**READING TEXT:**
***

Poster display

3525 - Efficacy of influenza vaccine (FluVax) in patients on chemotherapy (POCT): final data analysis from South Australia

Date

09 Oct 2016

Session

Poster display

Presenters

Adeola Ayoola

Citation

Annals of Oncology (2016) 27 (6): 497-521. 10.1093/annonc/mdw390

Authors

A. Ayoola¹, S. Sukumaran², R. Kumar¹, D. Gordon³, A. Roy⁴, S. Vantandoust¹, B. Koczwara², G. Kichenadasse², C. Karapetis⁴

Author affiliations

¹ Department Of Medical Oncology, Flinders Medical Center, 5042 - Bedford Park/AU
² Medical Oncology, Flinders Medical Centre and Flinders University, 5042 - Adelaide/AU
³ Department Of Microbiology And Infectious Diseases, Flinders Medical Center, 5042 - Bedford Park/AU
⁴ Medical Oncology, Flinders Medical Centre and Flinders University, Adelaide/AU

Resources

Abstract 3525

Background

Influenza (flu) virus infection has a significant morbidity and mortality in excess of 5-10% especially in patients with medical co-morbidities who are also immune-suppressed. Influenza vaccination decreases all-cause mortality by about 30-50%. Patients undergoing chemotherapy along with the general public are vaccinated annually; there has been no study to assess the efficacy of influenza vaccination in these groups (patients on chemotherapy- POCT).

***

**SUPPLIED MATERIAL:**
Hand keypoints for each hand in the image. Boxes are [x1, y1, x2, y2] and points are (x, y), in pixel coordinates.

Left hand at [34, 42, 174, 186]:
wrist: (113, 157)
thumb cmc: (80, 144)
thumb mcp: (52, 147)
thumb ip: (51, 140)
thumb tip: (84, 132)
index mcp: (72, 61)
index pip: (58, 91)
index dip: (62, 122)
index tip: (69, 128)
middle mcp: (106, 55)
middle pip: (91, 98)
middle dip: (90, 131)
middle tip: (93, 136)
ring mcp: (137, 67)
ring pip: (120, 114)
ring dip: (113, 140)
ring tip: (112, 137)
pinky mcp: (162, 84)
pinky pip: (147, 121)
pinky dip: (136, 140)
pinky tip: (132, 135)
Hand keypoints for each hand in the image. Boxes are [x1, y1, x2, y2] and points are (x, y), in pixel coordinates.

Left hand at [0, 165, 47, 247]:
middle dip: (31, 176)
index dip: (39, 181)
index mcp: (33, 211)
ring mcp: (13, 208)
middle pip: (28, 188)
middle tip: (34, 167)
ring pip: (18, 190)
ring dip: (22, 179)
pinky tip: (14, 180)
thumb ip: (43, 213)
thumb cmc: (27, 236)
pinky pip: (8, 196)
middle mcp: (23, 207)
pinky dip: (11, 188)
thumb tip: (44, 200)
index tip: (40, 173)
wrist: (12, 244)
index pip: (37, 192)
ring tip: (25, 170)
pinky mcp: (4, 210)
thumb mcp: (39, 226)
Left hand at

***

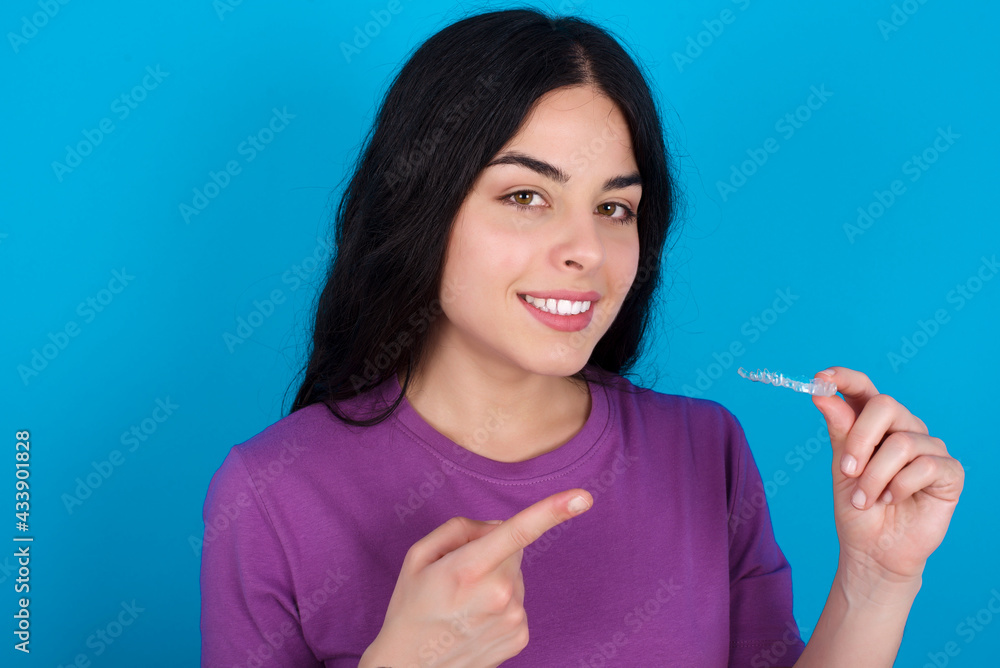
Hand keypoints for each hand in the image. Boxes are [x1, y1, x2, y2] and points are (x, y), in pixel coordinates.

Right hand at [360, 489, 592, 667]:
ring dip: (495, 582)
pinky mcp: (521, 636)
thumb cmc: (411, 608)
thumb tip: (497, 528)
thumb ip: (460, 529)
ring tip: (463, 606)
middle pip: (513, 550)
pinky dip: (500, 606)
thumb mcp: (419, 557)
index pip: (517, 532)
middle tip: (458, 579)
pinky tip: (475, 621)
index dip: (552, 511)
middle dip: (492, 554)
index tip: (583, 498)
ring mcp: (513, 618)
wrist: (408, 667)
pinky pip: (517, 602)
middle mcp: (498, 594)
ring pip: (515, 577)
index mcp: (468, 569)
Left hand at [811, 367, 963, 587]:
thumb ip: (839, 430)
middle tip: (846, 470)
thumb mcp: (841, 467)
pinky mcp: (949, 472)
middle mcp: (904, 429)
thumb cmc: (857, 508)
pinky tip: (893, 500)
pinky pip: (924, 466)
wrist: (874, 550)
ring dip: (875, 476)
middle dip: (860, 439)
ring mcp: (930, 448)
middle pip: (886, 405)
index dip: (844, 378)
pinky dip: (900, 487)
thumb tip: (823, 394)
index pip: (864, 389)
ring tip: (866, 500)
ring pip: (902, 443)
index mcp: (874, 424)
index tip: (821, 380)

***

**ACTIVITIES:**
1. Retype the influenza vaccine abstract word for word, covering the stretch from "Abstract 3525" through "on chemotherapy- POCT).".
2. According to the influenza vaccine abstract, by about how much does influenza vaccination decrease all-cause mortality?
3. Summarize the influenza vaccine abstract in two sentences.
The material has no connection to the influenza vaccine abstract.

**SOLUTION SET:**
1.
Abstract 3525

Background

Influenza (flu) virus infection has a significant morbidity and mortality in excess of 5-10% especially in patients with medical co-morbidities who are also immune-suppressed. Influenza vaccination decreases all-cause mortality by about 30-50%. Patients undergoing chemotherapy along with the general public are vaccinated annually; there has been no study to assess the efficacy of influenza vaccination in these groups (patients on chemotherapy- POCT).

2. By about 30-50%.

3. The abstract, presented at a poster display on 09 Oct 2016, reports a final data analysis from South Australia on the efficacy of influenza vaccine in patients on chemotherapy. It states that influenza vaccination decreases all-cause mortality by about 30-50%, yet no study has assessed its efficacy in patients on chemotherapy, who are vaccinated annually.